The most general type of optimization problem and one that
is applicable to most spreadsheet models is the combinatorial
optimization problem. Many spreadsheet models contain variables
and compute measures of effectiveness. The spreadsheet user
often changes the variables in an unstructured way to look for
the solution that obtains the greatest or least of the measure.
In the words of OR, the analyst is searching for the solution
that optimizes an objective function, the measure of effectiveness.

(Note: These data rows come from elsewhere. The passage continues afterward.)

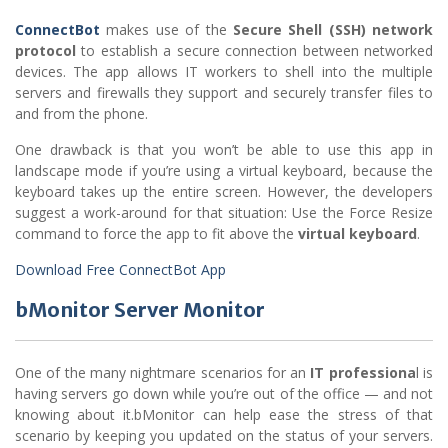
ConnectBot
makes use of the
Secure Shell (SSH) network
protocol
to establish a secure connection between networked
devices. The app allows IT workers to shell into the multiple
servers and firewalls they support and securely transfer files to
and from the phone.
One drawback is that you won’t be able to use this app in
landscape mode if you’re using a virtual keyboard, because the
keyboard takes up the entire screen. However, the developers
suggest a work-around for that situation: Use the Force Resize
command to force the app to fit above the
virtual keyboard
.
Download Free ConnectBot App
bMonitor Server Monitor
One of the many nightmare scenarios for an
IT professiona
l is
having servers go down while you’re out of the office — and not
knowing about it.bMonitor can help ease the stress of that
scenario by keeping you updated on the status of your servers.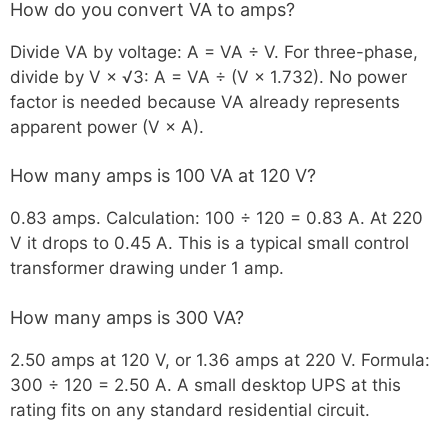
How do you convert VA to amps?
Divide VA by voltage: A = VA ÷ V. For three-phase,
divide by V × √3: A = VA ÷ (V × 1.732). No power
factor is needed because VA already represents
apparent power (V × A).
How many amps is 100 VA at 120 V?
0.83 amps. Calculation: 100 ÷ 120 = 0.83 A. At 220
V it drops to 0.45 A. This is a typical small control
transformer drawing under 1 amp.
How many amps is 300 VA?
2.50 amps at 120 V, or 1.36 amps at 220 V. Formula:
300 ÷ 120 = 2.50 A. A small desktop UPS at this
rating fits on any standard residential circuit.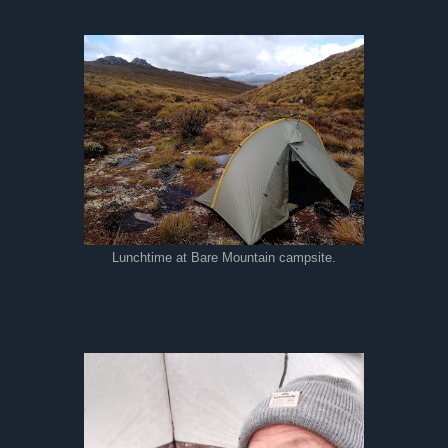
Lunchtime at Bare Mountain campsite.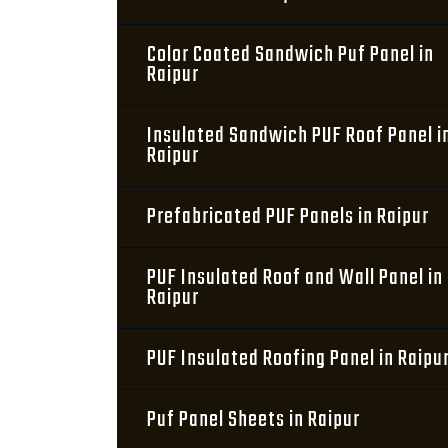
Color Coated Sandwich Puf Panel in
Raipur
Insulated Sandwich PUF Roof Panel i
Raipur
Prefabricated PUF Panels in Raipur
PUF Insulated Roof and Wall Panel in
Raipur
PUF Insulated Roofing Panel in Raipu
Puf Panel Sheets in Raipur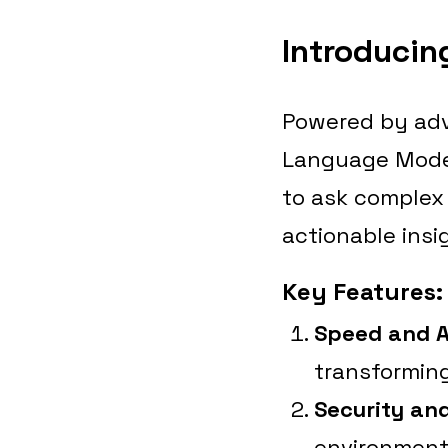
Introducin
Powered by adv
Language Model
to ask complex
actionable insi
Key Features:
Speed and 
transforming
Security an
environments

Combinatorial optimization provides tools for automating the
search for good solutions and can be of great value for spreadsheet
applications.
A definition of combinatorics comes from
Mathworld:
Combinatorics is the branch of mathematics studying the
enumeration, combination, and permutation of sets of elements
and the mathematical relations that characterize their properties.

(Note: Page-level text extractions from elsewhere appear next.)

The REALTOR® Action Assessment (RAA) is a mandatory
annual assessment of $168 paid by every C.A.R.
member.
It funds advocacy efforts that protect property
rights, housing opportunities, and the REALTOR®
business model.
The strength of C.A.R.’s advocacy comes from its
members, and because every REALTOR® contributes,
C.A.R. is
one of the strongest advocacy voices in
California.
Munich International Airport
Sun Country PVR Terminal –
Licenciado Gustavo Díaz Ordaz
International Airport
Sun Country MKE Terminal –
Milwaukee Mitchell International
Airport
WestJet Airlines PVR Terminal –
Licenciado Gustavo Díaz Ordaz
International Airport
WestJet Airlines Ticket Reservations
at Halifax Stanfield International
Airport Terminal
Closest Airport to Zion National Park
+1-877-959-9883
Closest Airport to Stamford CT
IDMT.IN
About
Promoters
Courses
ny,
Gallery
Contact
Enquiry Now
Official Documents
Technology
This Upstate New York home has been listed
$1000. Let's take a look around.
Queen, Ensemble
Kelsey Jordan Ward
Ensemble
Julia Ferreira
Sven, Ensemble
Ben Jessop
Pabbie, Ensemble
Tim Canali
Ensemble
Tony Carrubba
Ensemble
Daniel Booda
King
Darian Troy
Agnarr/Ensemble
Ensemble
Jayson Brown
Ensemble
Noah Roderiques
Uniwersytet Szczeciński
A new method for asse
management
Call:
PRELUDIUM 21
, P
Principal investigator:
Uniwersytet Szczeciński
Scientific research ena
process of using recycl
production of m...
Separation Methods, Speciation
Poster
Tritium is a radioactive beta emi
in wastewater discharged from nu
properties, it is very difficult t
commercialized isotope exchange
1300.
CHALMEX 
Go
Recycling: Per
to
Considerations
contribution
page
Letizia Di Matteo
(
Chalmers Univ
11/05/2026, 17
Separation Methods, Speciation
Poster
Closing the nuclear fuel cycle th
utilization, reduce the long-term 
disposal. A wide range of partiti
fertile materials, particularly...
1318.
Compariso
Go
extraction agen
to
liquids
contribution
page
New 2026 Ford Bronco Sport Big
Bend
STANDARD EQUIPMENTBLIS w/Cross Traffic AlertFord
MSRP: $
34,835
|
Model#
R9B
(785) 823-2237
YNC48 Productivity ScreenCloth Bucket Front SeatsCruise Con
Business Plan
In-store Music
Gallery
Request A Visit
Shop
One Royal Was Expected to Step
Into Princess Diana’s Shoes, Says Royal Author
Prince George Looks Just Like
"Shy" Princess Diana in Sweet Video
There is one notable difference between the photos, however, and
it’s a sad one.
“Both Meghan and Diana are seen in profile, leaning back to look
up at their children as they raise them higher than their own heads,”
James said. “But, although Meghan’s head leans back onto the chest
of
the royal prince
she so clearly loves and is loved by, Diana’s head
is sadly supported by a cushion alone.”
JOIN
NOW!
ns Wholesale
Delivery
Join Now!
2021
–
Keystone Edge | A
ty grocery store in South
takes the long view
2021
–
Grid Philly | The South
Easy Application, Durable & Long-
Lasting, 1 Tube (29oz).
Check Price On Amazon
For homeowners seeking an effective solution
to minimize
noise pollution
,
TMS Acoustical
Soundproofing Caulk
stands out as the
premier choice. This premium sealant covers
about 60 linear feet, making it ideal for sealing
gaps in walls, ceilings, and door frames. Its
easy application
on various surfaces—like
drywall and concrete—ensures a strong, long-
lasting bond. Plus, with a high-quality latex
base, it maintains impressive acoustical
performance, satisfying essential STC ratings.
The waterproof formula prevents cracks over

Combinatorial optimization does not only enumerate sets, but
has the goal of finding the member of the set that optimizes
an objective function. For OR, combinatorial optimization has
come to mean methods for finding or searching for the optimum
of problems with discrete solution spaces. This is in contrast
to problems with continuous solution spaces, such as nonlinear
programs. Continuous solution spaces allow the use of differentiation
to aid in finding optimum solutions. For combinatorial optimization
differentiation is not commonly used.
The next page shows a general model for the combinatorial optimization
problem (COP). On the following pages we present models for
several COP's that have been considered by OR researchers and
practitioners including the minimal spanning tree, shortest
path tree, traveling salesman, quadratic assignment, job sequencing
and vehicle routing problems. Mathematical programs for integer,
network flow, transportation and assignment optimization are
COP's. The linear program is also a COP when it is recognized
that the optimum can be discovered by searching only extreme
point solutions. The nonlinear program is a COP considering
the problem of finding the global optimum among multiple local
optima. Every spreadsheet model with a single objective and
bounded, discrete decisions can be viewed as a COP.
Models are constructed and solution methods are implemented
in the Optimize
and Combinatorics
addins. The Optimize addin is the most general and
provides solutions for several classes of problems. The Combinatorics
addin takes advantage of features of special case problems
to provide faster solutions. Several application addins on
this site, such as Facility
Layout, use COP solution methods to search for the
best solution.
The COP is the most general of the optimization problems considered
by OR and has been the subject of a great deal of research.
A general reference is Combinatorial Optimization by
C. H. Papadimitriou and K. Steiglitz, Prentice Hall, 1982. Network
Flows by R. Ahuja, T. Magnanti, and J. Orlin, Prentice
Hall, 1993, describes algorithms for many combinatorial problems
related to networks. Integer and Combinatorial Optimization
by G. Nemhauser and L. Wolsey, Wiley, 1998 describes methods
for solving integer programming and other combinatorial problems.